I usually steer people away from depending on specific executions of a background task and instead towards whatever side effect they care about. In this case I feel like you could wait for inventory collections to reflect that the blueprint zone configs have been propagated to all sleds. (I think we have a helper for that?)
But I guess you're specifically trying to see if execution generated any problems, even if the configs did get propagated? It still feels unfortunate you have to do all this work here (though it was built so that you could do this rigorously, so I guess that's something).
Maybe add a comment then about why we're doing it this way and please don't copy/paste it elsewhere?
| // Wait until the inventory collection is sufficiently new. | ||
| if collection.time_started < wait_start_time { |
There was a problem hiding this comment.
In principle, this could still flake if systems' clocks are not totally in sync. I'm trying to think if there's some datum in inventory that's more causally related to what you care about. What you're trying to work out here is that the inventory doesn't predate the expungement you did, right? Could you use blueprint_wait_sled_configs_propagated() here?

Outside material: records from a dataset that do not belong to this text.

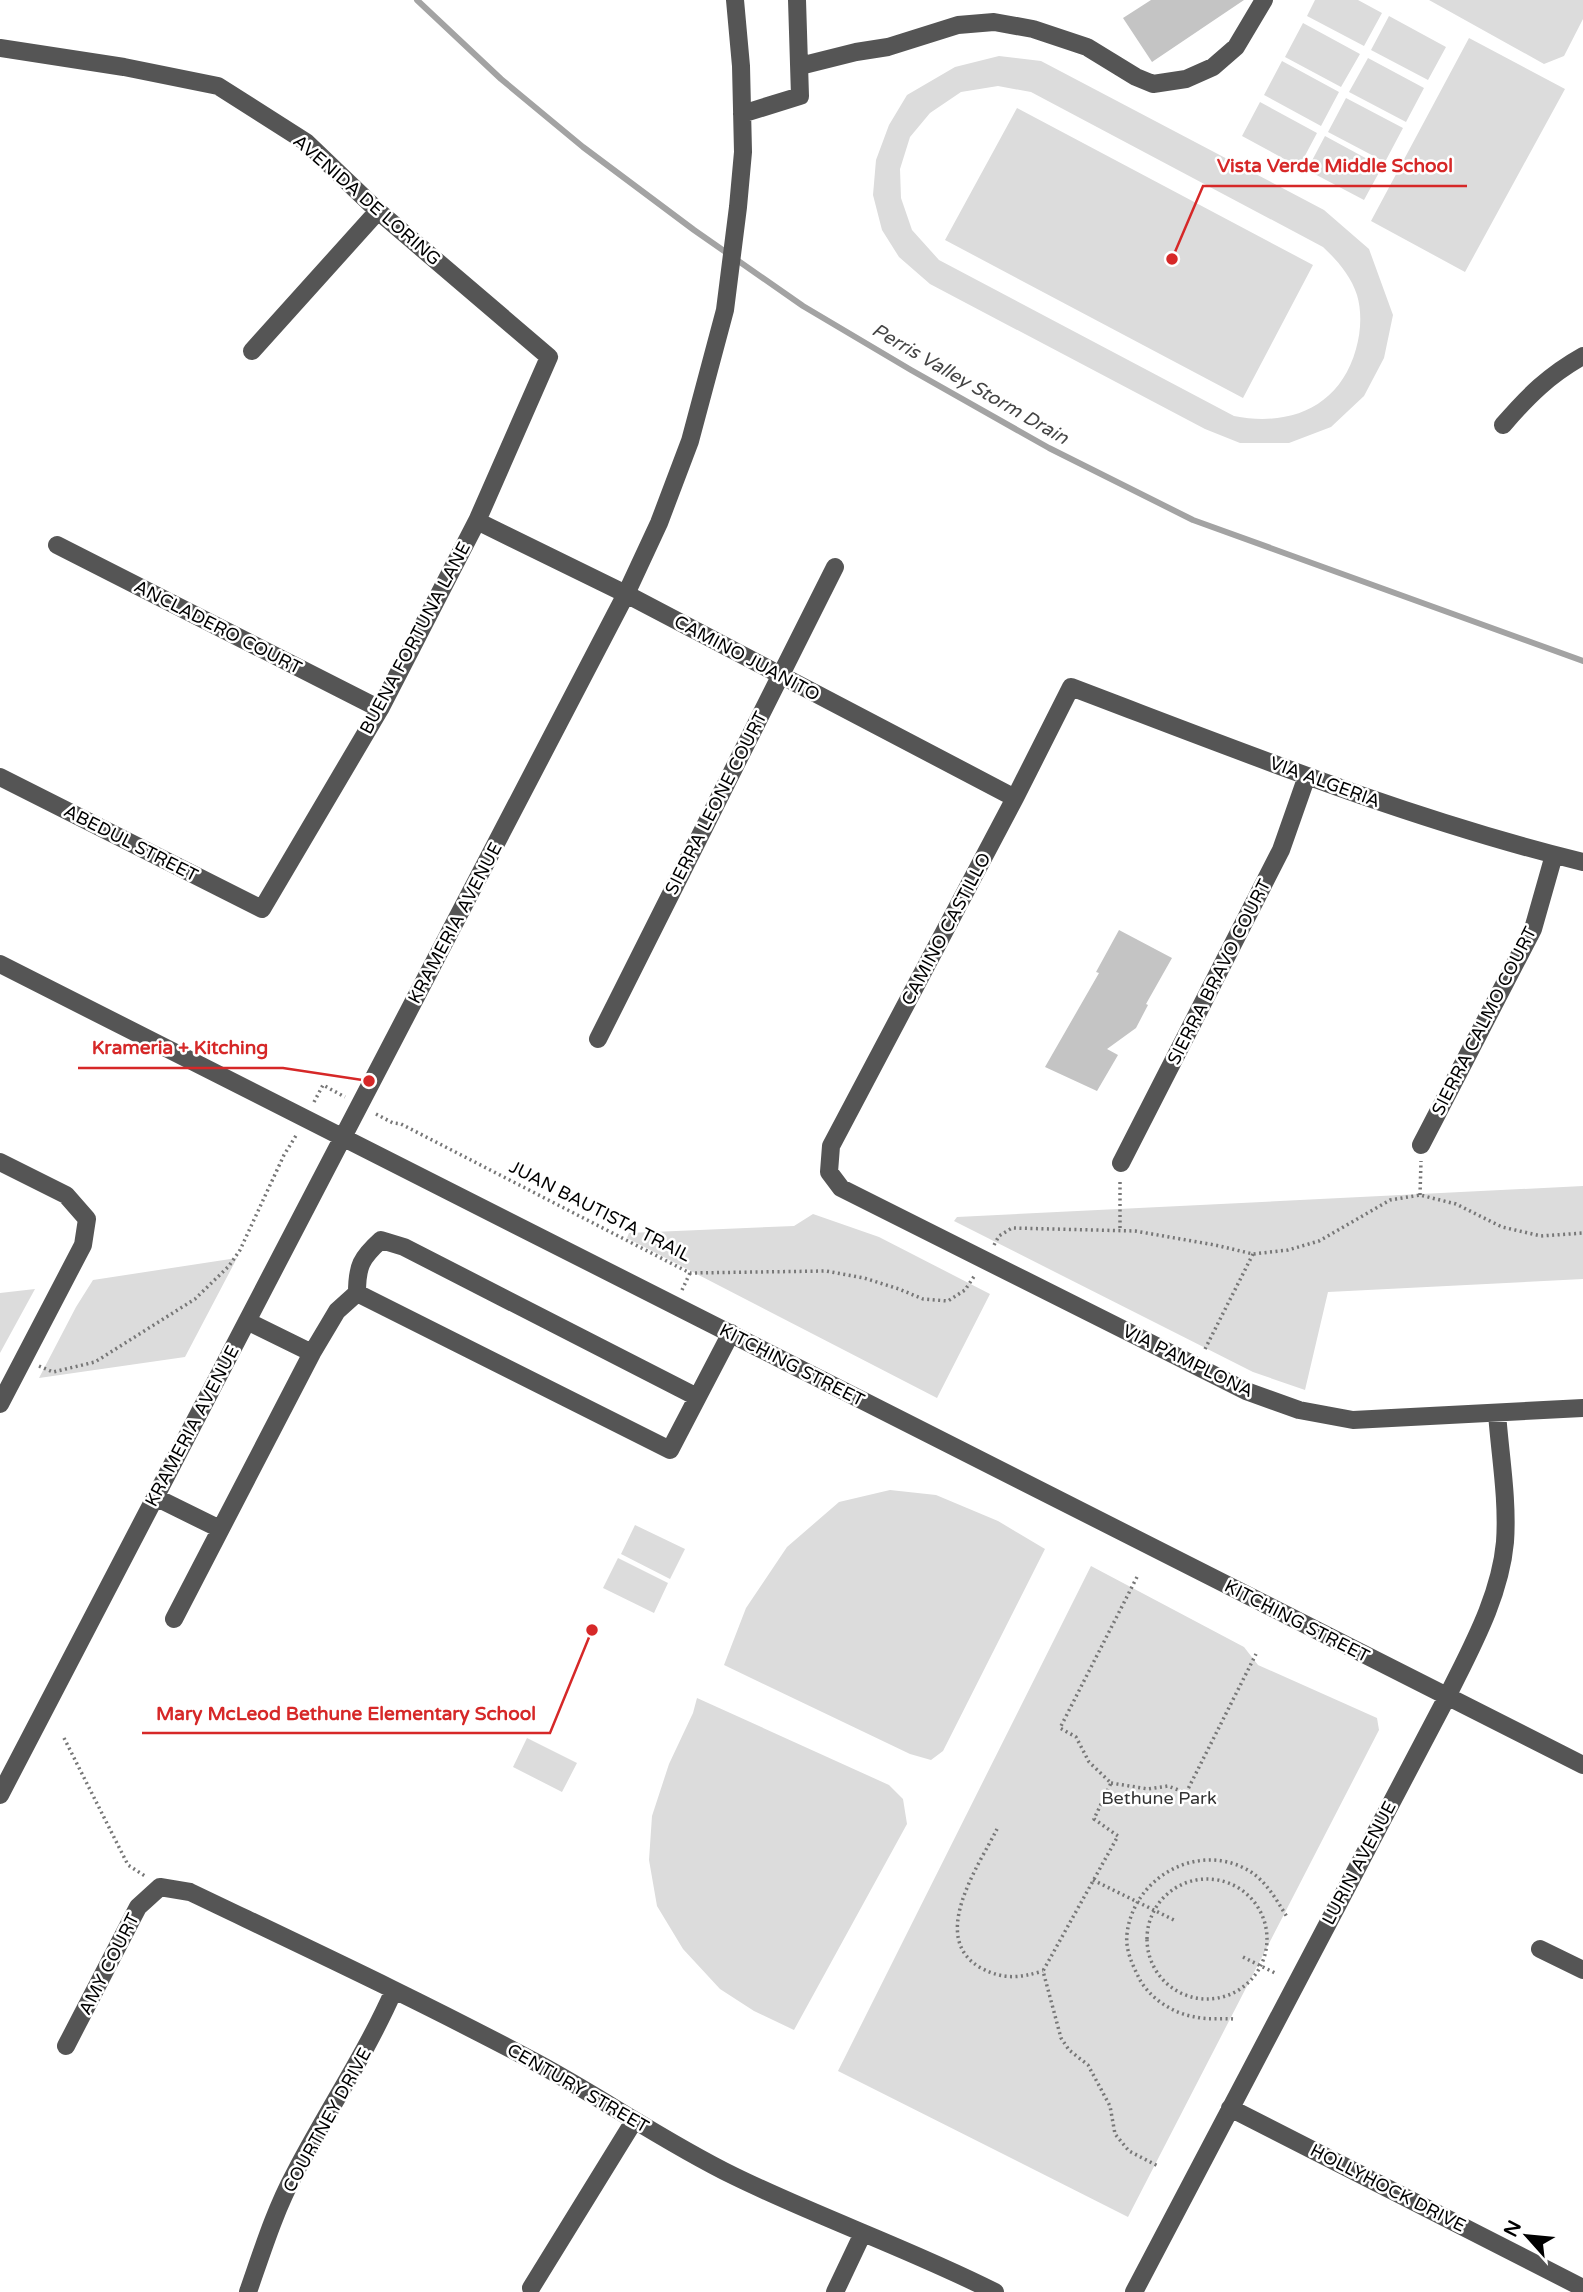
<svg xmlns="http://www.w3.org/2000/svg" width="1583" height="2292" font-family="'Varela Round',sans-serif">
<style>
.green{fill:#dcdcdc;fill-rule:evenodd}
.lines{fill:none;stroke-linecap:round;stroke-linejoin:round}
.stream{stroke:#a3a3a3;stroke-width:6}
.building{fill:#c4c4c4}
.path{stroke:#777;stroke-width:3.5;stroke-dasharray:2 3.5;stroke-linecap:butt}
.minor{stroke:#555;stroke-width:18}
.labels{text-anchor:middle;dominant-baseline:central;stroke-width:5;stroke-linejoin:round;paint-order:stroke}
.street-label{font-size:18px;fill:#000;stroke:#fff}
.park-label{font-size:18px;fill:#333;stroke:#fff}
.water-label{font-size:19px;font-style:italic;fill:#444;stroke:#fff}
.leader{fill:none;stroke:#d62828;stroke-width:2.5}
.callout-dot{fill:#d62828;stroke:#fff;stroke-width:2.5}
.callout-label{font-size:19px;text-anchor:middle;font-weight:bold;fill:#d62828;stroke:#fff;stroke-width:5;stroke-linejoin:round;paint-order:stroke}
</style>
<rect width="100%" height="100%" fill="#fff"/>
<path class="green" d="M1315,0h43l24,13 -18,33 -57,-30z
M1429,0h154v19l-19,37 -20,8z
M1389,16l57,31 -18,33 -57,-30z
M1303,23l57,31 -19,33 -56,-30z
M1469,38l96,51 -100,183 -94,-51z
M999,56l42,5 283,149 45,39 24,66 -9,43 -20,38 -33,31 -42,16h-49l-35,-14 -275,-145 -31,-27 -17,-27 -9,-35 3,-35 13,-35 18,-30 48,-28zM998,86l33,6 292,155c14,13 28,29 34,48 5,17 4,37 -1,54 -16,58 -66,78 -122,67l-295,-156 -27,-30 -11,-32 -1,-29 10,-32 20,-24 31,-21z
M1368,58l56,30 -18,34 -57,-30z
M1282,61l57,31 -18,34 -57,-31z
M1346,98l57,30 -18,34 -57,-30z
M1260,102l57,31 -18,34 -57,-31z
M1017,108l296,157 -70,133 -298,-158z
M1325,136l57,31 -18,33 -57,-30z
M1583,1186v93l-255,13 -23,98 -52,-18 -299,-151 3,-4z
M813,1214l66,23 111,57 -53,104 -310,-160 2,-5 165,-7z
M237,1258l-52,99 -146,21 37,-71 17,-27z
M35,1289l-35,64v-60z
M890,1490l46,5 62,26 47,28 -102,202 -12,9 -21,-6 -186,-89 22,-57 41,-61 52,-45z
M635,1525l50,24 -15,30 -49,-25z
M618,1558l50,25 -14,30 -51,-25z
M1091,1566l153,81 14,18 119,53 2,12 -251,487 -290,-146z
M697,1698l192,87 14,14 4,25 -113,206 -40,-19 -34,-22 -37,-40 -26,-43 -8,-46 3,-44 17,-52 24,-51z
M527,1738l50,25 -15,29 -49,-25z"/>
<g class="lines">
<path class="stream" d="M417,0l84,79 82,68 111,83 109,76 108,64 138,78 144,72 390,141"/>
</g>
<path class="building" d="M1151,0h93l-92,62 -29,-44z
M1119,930l53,28 -26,46 2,1 -12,23 -29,21 11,6 -21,36 -52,-24 54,-94 -3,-1z"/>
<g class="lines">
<path class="path" d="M314,1102l9,-17 22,12
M376,1114l17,9 8,1 289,149 136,-2 38,7 35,11 24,10 25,2 17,-11 10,-15
M1120,1182v48
M1420,1195l1,-34
M994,1245l5,-9 13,-8 123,3 80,14 38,9 35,-4 31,-9 71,-41 30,-5 36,9 46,23 39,9 42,-3
M682,1290l8,-17
M1205,1349l48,-95
M39,1366l14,6 42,-10 100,-63 34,-33 11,-16 44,-95 13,-21
M1137,1577l-77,151 16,9 13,25 22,21 -17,36 24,17 -75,135 18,67 8,12 19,15 22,41 5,28 14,17 29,15
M64,1738l64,127 17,11
M1111,1783l37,6 20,-3 18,7 70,-139
M997,1829c-19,38 -69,109 -16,139 23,12 38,10 62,3
M1147 1939a60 60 0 1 1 120 0a60 60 0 1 1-120 0Z
M1093,1880l81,40
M1243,1957l32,16
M1233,2019c-12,-1 -25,1 -37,-2 -22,-3 -45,-18 -56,-37 -7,-14 -15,-30 -13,-46 6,-55 68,-92 119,-65 19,10 30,30 41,48"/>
<path class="minor" d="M0,48l124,19 94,19 88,56 72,69 171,146 -72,164 -97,188 -118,200 -262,-132
M800,66l56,-14 32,-5 70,-22 36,-3 39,7 54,18 49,30 17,7 33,-5 27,-12 23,-20 28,-47
M742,114l58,-18 -3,-96
M252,351l126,-140
M1503,425c25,-29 46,-50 80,-69
M477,521l149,73 389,204
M57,545l323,164
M1583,862c-175,-43 -343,-111 -512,-175l-56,111 -184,348 -2,26 12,16 405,203 53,19 54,10 230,-12
M0,964l1583,801
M598,1039l237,-472
M1421,1145l112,-216 21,-74
M0,1162l66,33 21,24 -4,26 -83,159
M1121,1163l160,-313 26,-74
M357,1293l313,157 61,-117
M357,1293c0,-27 4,-35 24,-53l23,7 293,150
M247,1321l65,32
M155,1497l65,32
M174,1619l138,-266 25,-42 20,-18
M0,1795l626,-1201 33,-71 31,-82 35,-131 13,-103 5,-55 -2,-86 -6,-66
M1540,1949l43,21
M66,2046l72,-139 22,-20 30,5c117,56 233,110 347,171 67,36 129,80 197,113 86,42 176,73 261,116
M1230,2108l353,180
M531,2288l103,-167
M248,2292c14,-40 27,-82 47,-119 32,-62 71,-119 99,-183
M835,2292l28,-59
M1134,2292l313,-595c24,-49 53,-100 58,-155 3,-43 -5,-87 -8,-129"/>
</g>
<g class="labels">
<g class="street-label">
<text transform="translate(367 200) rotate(41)">AVENIDA DE LORING</text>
<text transform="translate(218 627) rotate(27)">ANCLADERO COURT</text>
<text transform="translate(415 638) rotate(-62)">BUENA FORTUNA LANE</text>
<text transform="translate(747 658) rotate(28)">CAMINO JUANITO</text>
<text transform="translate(1325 782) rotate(20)">VIA ALGERIA</text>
<text transform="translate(716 803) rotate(-63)">SIERRA LEONE COURT</text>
<text transform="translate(131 843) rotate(27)">ABEDUL STREET</text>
<text transform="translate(455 923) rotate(-62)">KRAMERIA AVENUE</text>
<text transform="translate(946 929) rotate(-62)">CAMINO CASTILLO</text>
<text transform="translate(1219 972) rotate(-63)">SIERRA BRAVO COURT</text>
<text transform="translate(1484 1021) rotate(-63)">SIERRA CALMO COURT</text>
<text transform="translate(600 1211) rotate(27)">JUAN BAUTISTA TRAIL</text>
<text transform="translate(1188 1361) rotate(26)">VIA PAMPLONA</text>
<text transform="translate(792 1365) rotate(27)">KITCHING STREET</text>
<text transform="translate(192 1426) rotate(-62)">KRAMERIA AVENUE</text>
<text transform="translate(1297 1621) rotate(27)">KITCHING STREET</text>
<text transform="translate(1359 1863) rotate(-62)">LURIN AVENUE</text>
<text transform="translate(109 1964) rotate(-63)">AMY COURT</text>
<text transform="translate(578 2088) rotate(30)">CENTURY STREET</text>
<text transform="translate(327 2120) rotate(-61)">COURTNEY DRIVE</text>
<text transform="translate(1388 2188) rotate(27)">HOLLYHOCK DRIVE</text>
</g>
<g class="park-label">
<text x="1159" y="1798">Bethune Park</text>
</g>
<g class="water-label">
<text transform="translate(970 384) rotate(30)">Perris Valley Storm Drain</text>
</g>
</g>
<path class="leader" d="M1172 259L1203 186H1467M369 1081L283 1068H78M592 1630L550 1733H142"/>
<g class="callout-dot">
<circle cx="1172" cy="259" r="7"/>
<circle cx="369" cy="1081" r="7"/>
<circle cx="592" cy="1630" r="7"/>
</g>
<g class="callout-label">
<text x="1335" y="172">Vista Verde Middle School</text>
<text x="180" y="1054">Krameria + Kitching</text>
<text x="346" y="1720">Mary McLeod Bethune Elementary School</text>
</g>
<g transform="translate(1527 2236) rotate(297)" stroke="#ffffff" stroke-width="5" paint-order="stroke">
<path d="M0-5L12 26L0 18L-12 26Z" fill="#000000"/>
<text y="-10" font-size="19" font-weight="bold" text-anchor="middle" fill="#000000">N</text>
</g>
</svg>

I'm thinking if those have been propagated, then the old cockroach isn't running... but I guess you still don't know for sure that cockroach is reporting itself as unhealthy immediately. This seems tricky.
This is an attempt to catch other issues like #10025, and implements the reproduction steps described there as a live test, but applied to most zone types and not just Nexus. (We skip multinode clickhouse, because those aren't deployed by default, and internal DNS, because the planner can't replace it without execution running first anyway).
This took a bunch of tries to get passing, and I'd be very unsurprised if there are other kinds of flakes still lurking here. We're not running live tests as a part of CI, so I'm not sure how worried to be about this.
Includes a few bits of live test housekeeping (updates to the README and racklette serial number sets).